Rearranging the terms of both the equations, we have \[\sqrt{2}\sin B=2\left( \dfrac{1}{2} \right)\] and \[\sqrt{2}\sin C=\left( \sqrt{3}+1 \right)\left( \dfrac{1}{2} \right)\].
Thus, we have \[\sin B=\dfrac{1}{\sqrt{2}}\] and \[\sin C=\dfrac{\sqrt{3}+1}{2\sqrt{2}}\]. So, we have \[B={{\sin }^{-1}}\left( \dfrac{1}{\sqrt{2}} \right)\] and \[C={{\sin }^{-1}}\left( \dfrac{\sqrt{3}+1}{2\sqrt{2}} \right)\].
Thus, we have \[B={{45}^{\circ }}\] and \[C={{135}^{\circ }}\] as \[\sin \left( {{45}^{\circ }} \right)=\dfrac{1}{\sqrt{2}}\] and \[\sin \left( {{135}^{\circ }} \right)=\dfrac{\sqrt{3}+1}{2\sqrt{2}}\]. we didn’t consider \[C={{15}^{\circ }}\] as the sum of all the three angles must be \[{{180}^{\circ }}\].

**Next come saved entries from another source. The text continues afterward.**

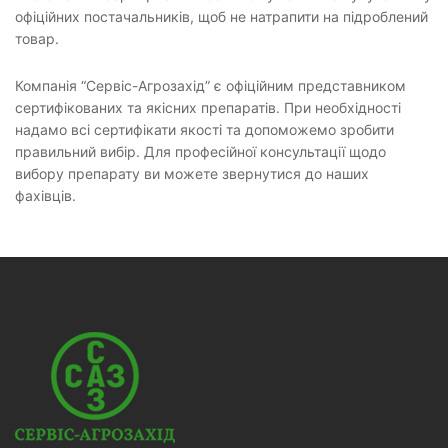
офіційних постачальників, щоб не натрапити на підроблений
товар.
Компанія “Сервіс-Агрозахід” є офіційним представником
сертифікованих та якісних препаратів. При необхідності
надамо всі сертифікати якості та допоможемо зробити
правильний вибір. Для професійної консультації щодо
вибору препарату ви можете звернутися до наших
фахівців.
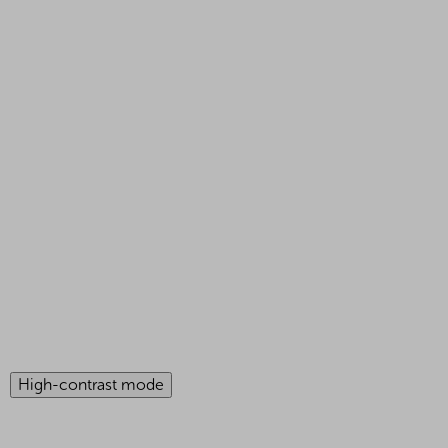
High-contrast mode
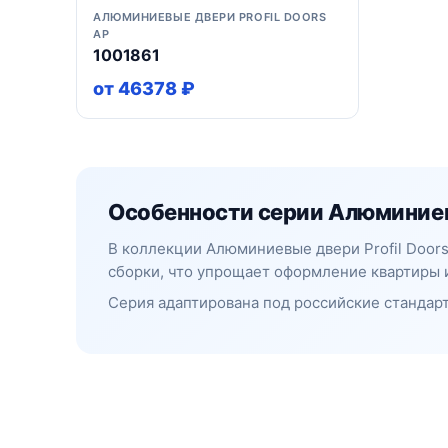
АЛЮМИНИЕВЫЕ ДВЕРИ PROFIL DOORS
AP
1001861
от 46378 ₽
Особенности серии Алюминиевы
В коллекции Алюминиевые двери Profil Door
сборки, что упрощает оформление квартиры 
Серия адаптирована под российские стандарт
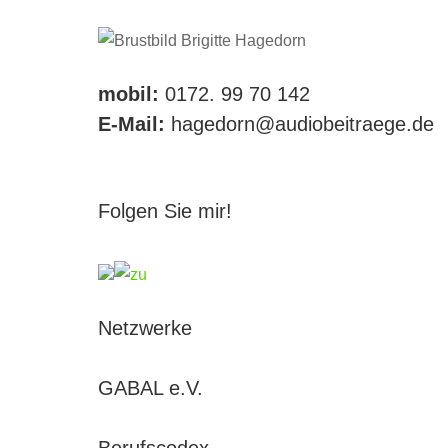
mobil:
0172. 99 70 142
E-Mail:
hagedorn@audiobeitraege.de
Folgen Sie mir!
Netzwerke
GABAL e.V.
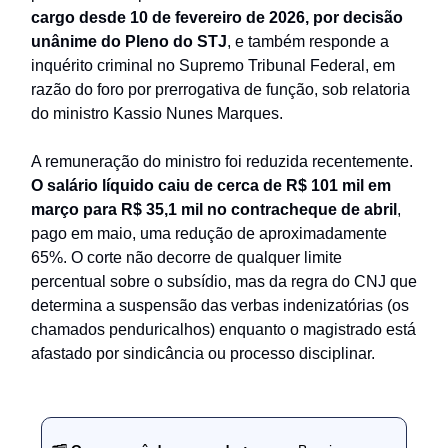
cargo desde 10 de fevereiro de 2026, por decisão
unânime do Pleno do STJ
, e também responde a
inquérito criminal no Supremo Tribunal Federal, em
razão do foro por prerrogativa de função, sob relatoria
do ministro Kassio Nunes Marques.
A remuneração do ministro foi reduzida recentemente.
O salário líquido caiu de cerca de R$ 101 mil em
março para R$ 35,1 mil no contracheque de abril
,
pago em maio, uma redução de aproximadamente
65%. O corte não decorre de qualquer limite
percentual sobre o subsídio, mas da regra do CNJ que
determina a suspensão das verbas indenizatórias (os
chamados penduricalhos) enquanto o magistrado está
afastado por sindicância ou processo disciplinar.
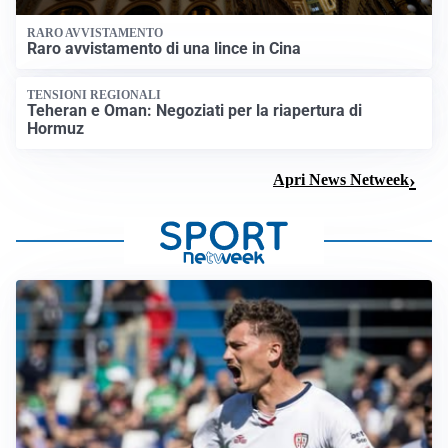
RARO AVVISTAMENTO
Raro avvistamento di una lince in Cina
TENSIONI REGIONALI
Teheran e Oman: Negoziati per la riapertura di
Hormuz
Apri News Netweek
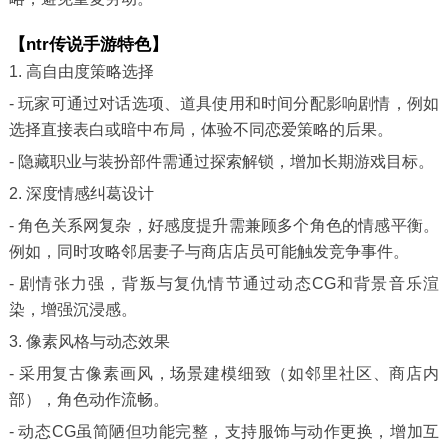
【ntr传说手游特色】
1. 高自由度策略选择
- 玩家可通过对话选项、道具使用和时间分配影响剧情，例如
选择直接表白或暗中布局，体验不同恋爱策略的后果。
- 隐藏职业与装扮部件需通过探索解锁，增加长期游戏目标。
2. 深度情感纠葛设计
- 角色关系网复杂，好感度提升需兼顾多个角色的情感平衡。
例如，同时攻略邻居妻子与商店店员可能触发竞争事件。
- 剧情张力强，背叛与复仇情节通过动态CG和背景音乐渲
染，增强沉浸感。
3. 像素风格与动态效果
- 采用复古像素画风，场景建模细致（如邻里社区、商店内
部），角色动作流畅。
- 动态CG虽简陋但功能完整，支持服饰与动作更换，增加互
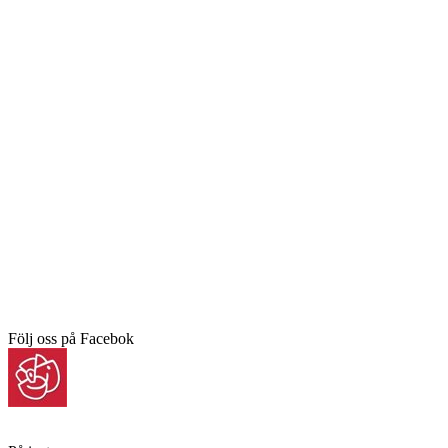
Följ oss på Facebok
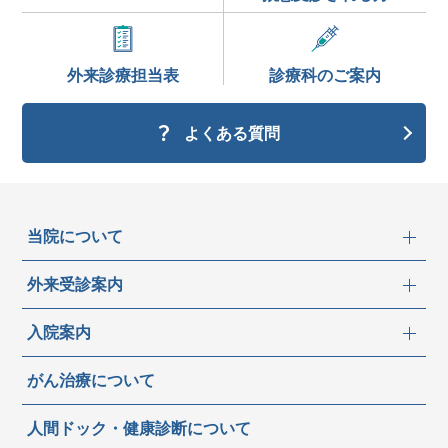
外来診療
担当表
診療科の
ご案内
よくある質問
当院について
外来受診案内
入院案内
がん治療について
人間ドック・健康診断について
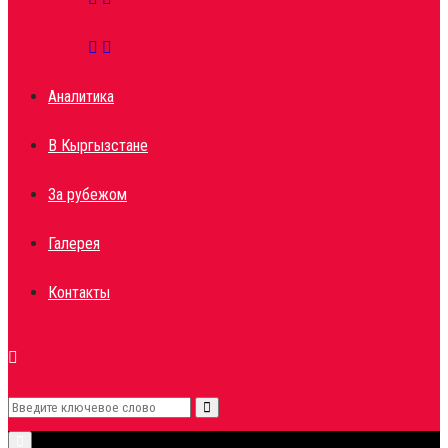
Аналитика
В Кыргызстане
За рубежом
Галерея
Контакты
Search
Search
Primary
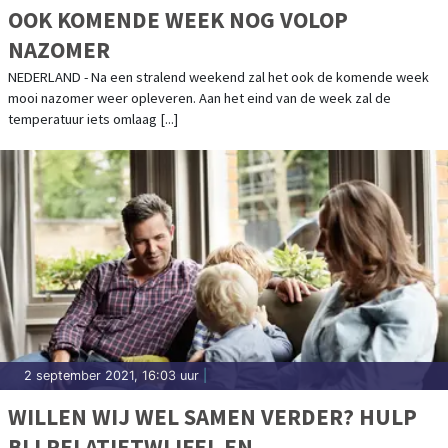
OOK KOMENDE WEEK NOG VOLOP
NAZOMER
NEDERLAND - Na een stralend weekend zal het ook de komende week
mooi nazomer weer opleveren. Aan het eind van de week zal de
temperatuur iets omlaag [...]
2 september 2021, 16:03 uur
|
WILLEN WIJ WEL SAMEN VERDER? HULP
BIJ RELATIETWIJFEL EN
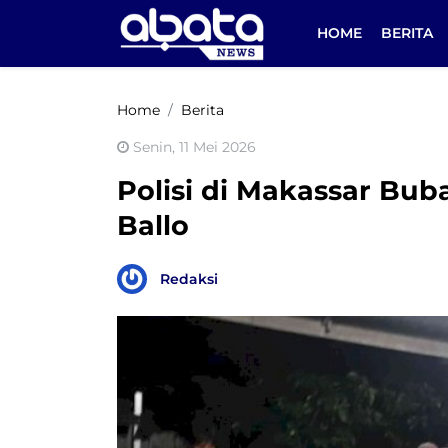
HOME
BERITA
Home
Berita
Senin, 11 Mei 2026
Polisi di Makassar Bub
Ballo
Redaksi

We will now calculate the value of \[\dfrac{C-B}{2}\]. Substituting \[\angle C={{135}^{\circ }},\angle B={{45}^{\circ }}\] in the previous expression, we have \[\dfrac{C-B}{2}=\dfrac{{{135}^{\circ }}-{{45}^{\circ }}}{2}=\dfrac{{{90}^{\circ }}}{2}={{45}^{\circ }}\].
Hence, the value of \[\dfrac{C-B}{2}\] is \[{{45}^{\circ }}\], which is option (c).

 Note: One must keep in mind that the sum of all the angles must be equal to \[{{180}^{\circ }}\]. Also, we must remember that the length of sides of a triangle is a positive quantity. It’s necessary to use sine and cosine formulas to relate the length and angles of a triangle.